_What to do_
Within the entries below, every line containing "round" is to be copied.
--------------------------------------------------
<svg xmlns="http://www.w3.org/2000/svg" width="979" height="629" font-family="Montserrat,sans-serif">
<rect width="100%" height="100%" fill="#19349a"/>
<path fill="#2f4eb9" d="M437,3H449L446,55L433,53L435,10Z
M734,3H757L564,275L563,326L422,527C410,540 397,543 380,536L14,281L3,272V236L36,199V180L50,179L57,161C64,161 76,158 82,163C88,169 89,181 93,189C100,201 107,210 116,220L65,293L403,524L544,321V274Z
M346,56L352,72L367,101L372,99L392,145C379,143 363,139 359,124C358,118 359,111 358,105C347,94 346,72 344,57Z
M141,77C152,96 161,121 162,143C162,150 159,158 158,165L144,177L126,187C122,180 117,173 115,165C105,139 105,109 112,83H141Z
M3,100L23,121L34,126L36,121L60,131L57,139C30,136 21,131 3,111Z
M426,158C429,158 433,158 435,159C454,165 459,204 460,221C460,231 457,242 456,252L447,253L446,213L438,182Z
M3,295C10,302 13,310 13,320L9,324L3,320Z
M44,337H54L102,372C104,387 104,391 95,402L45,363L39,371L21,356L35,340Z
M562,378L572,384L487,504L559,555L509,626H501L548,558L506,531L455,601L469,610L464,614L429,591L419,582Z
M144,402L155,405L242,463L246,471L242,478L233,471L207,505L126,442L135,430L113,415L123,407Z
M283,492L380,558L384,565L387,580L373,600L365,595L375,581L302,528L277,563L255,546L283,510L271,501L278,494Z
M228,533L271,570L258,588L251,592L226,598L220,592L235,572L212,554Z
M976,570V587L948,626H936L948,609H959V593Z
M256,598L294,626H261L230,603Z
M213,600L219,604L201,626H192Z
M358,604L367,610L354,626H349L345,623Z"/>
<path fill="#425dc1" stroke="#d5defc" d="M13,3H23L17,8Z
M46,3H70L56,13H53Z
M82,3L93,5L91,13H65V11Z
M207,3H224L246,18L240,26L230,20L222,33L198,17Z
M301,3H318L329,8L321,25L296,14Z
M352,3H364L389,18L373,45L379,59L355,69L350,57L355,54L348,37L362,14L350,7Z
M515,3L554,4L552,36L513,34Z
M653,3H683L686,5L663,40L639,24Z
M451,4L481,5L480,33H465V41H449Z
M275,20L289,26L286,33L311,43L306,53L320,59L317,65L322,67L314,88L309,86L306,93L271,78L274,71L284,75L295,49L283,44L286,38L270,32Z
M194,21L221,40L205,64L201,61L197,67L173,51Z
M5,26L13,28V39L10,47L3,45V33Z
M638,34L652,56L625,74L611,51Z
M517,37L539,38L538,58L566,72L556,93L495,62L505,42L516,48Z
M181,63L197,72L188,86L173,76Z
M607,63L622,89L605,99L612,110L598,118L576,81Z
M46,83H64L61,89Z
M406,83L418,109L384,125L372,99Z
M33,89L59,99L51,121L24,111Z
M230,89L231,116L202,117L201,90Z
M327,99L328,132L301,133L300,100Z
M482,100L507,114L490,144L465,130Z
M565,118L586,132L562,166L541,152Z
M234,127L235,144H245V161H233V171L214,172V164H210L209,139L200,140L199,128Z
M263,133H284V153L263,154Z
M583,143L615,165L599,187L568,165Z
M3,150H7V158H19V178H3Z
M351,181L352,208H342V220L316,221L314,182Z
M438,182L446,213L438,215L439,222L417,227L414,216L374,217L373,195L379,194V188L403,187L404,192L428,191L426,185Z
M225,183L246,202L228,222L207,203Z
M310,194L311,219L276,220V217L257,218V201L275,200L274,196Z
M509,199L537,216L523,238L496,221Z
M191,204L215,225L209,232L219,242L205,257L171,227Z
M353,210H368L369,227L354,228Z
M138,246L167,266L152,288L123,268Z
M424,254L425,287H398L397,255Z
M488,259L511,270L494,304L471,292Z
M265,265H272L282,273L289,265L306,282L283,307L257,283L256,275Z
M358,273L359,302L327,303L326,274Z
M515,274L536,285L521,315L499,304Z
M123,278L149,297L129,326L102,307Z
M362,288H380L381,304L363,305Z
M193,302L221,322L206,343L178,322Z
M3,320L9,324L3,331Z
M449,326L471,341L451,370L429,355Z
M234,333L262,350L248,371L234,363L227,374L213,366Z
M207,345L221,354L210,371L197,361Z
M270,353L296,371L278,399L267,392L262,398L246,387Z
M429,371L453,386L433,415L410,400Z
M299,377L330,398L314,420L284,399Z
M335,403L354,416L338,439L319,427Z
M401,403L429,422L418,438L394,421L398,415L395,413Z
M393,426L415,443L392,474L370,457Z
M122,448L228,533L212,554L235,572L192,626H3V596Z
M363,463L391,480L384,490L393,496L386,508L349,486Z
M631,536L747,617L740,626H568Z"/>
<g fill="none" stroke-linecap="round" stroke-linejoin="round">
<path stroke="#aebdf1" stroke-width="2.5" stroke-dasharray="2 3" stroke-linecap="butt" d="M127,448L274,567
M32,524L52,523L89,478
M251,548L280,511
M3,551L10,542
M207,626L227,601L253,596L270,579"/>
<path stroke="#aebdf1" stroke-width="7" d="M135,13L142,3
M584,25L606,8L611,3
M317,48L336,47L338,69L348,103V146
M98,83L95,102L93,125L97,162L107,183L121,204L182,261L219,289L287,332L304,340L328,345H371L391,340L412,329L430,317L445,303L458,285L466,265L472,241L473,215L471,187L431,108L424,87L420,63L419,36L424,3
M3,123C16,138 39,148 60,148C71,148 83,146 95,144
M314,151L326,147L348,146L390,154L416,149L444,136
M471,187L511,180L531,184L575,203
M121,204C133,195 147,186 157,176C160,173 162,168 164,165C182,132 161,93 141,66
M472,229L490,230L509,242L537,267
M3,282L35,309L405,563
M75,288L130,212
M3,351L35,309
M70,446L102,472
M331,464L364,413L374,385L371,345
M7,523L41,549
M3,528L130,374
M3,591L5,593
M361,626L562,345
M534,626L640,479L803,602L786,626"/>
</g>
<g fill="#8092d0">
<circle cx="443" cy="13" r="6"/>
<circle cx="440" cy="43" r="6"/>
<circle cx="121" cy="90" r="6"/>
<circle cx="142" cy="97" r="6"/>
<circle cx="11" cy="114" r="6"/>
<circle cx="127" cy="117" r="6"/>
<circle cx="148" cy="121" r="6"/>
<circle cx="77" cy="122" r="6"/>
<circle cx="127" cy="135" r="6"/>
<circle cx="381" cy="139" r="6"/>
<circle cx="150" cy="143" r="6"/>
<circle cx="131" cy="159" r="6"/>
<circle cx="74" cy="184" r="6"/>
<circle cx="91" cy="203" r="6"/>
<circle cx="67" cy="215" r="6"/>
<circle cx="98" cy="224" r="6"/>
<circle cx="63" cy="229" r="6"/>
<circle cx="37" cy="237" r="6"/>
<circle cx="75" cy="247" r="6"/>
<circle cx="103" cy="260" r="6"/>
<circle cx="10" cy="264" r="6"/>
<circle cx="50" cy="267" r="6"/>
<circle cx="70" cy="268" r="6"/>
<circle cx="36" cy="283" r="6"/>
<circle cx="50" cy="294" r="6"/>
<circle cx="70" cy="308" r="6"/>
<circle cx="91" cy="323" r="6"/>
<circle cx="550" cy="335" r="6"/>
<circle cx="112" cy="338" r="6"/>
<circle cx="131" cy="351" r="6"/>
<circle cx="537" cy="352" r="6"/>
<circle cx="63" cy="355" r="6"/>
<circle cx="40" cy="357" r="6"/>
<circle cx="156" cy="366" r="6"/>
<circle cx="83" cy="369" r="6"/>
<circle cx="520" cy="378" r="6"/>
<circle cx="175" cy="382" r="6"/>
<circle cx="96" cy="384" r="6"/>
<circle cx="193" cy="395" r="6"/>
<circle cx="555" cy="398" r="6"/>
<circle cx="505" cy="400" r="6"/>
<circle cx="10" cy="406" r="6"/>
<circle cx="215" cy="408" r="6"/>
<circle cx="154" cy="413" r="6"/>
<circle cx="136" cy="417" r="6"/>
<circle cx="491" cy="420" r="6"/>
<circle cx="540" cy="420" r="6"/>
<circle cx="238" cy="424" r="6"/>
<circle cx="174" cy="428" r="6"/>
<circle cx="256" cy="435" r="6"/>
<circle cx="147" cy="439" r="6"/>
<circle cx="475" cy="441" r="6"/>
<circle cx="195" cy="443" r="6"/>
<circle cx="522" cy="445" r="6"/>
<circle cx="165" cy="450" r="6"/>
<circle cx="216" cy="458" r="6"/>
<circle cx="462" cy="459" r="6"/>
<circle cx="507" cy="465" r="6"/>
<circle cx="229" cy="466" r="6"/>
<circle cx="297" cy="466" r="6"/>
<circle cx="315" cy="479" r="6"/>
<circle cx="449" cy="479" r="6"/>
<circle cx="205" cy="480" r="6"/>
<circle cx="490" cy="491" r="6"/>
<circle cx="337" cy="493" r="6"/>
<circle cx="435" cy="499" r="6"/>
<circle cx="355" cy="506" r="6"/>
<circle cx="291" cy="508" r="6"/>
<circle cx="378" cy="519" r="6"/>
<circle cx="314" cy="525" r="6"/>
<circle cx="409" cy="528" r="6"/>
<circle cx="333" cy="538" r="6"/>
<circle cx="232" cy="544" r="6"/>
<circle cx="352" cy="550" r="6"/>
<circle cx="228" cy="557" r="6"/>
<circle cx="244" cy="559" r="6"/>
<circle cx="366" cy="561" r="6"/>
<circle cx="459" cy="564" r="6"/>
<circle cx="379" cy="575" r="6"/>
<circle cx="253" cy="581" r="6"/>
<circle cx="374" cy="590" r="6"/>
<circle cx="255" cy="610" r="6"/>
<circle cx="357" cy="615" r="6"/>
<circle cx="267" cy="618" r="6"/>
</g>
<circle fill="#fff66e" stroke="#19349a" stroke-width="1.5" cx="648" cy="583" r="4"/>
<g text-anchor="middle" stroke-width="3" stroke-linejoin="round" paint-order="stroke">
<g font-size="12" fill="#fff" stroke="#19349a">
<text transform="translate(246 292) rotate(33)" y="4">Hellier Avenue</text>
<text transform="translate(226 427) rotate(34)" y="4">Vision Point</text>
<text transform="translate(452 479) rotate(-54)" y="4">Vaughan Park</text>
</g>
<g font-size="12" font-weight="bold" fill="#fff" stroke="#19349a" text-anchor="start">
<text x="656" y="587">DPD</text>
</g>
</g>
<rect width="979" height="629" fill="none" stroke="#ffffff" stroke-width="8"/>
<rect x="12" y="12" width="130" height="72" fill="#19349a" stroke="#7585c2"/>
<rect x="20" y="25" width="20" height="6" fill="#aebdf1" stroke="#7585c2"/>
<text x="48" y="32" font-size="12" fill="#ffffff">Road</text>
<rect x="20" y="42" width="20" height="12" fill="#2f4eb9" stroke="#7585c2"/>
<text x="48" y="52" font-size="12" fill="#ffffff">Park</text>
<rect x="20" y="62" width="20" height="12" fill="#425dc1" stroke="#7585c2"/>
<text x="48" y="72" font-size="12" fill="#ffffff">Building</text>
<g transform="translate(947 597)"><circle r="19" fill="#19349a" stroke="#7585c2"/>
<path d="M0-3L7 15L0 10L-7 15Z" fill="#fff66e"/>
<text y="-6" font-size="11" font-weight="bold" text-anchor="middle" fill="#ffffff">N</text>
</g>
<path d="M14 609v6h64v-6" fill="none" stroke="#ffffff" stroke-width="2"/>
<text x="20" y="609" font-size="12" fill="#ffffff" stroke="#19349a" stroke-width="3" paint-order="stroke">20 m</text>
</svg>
--------------------------------------------------
_Reply_
<g fill="none" stroke-linecap="round" stroke-linejoin="round">
<g text-anchor="middle" stroke-width="3" stroke-linejoin="round" paint-order="stroke">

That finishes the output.